TO DO: In the listing below, tally the lines that hold "específicos" and report that number by itself.

◆ ◆ ◆ ◆

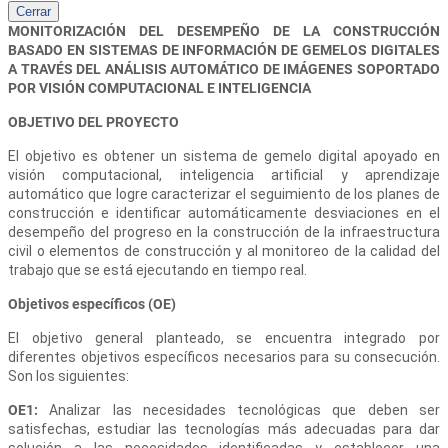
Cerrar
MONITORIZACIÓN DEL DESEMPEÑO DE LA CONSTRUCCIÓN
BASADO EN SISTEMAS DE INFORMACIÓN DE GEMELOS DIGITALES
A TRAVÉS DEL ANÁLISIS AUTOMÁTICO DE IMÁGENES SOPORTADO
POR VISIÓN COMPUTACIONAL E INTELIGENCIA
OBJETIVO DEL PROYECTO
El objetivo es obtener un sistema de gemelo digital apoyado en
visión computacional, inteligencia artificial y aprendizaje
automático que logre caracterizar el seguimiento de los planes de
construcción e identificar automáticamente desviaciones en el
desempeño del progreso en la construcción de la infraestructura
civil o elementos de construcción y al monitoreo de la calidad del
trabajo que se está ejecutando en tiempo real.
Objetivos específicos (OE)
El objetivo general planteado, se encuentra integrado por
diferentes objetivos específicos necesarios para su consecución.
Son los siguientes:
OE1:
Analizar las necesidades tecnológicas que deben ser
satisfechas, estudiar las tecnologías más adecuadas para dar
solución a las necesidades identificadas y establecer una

◆ ◆ ◆ ◆

SOLUTION FOR THIS EXERCISE: 2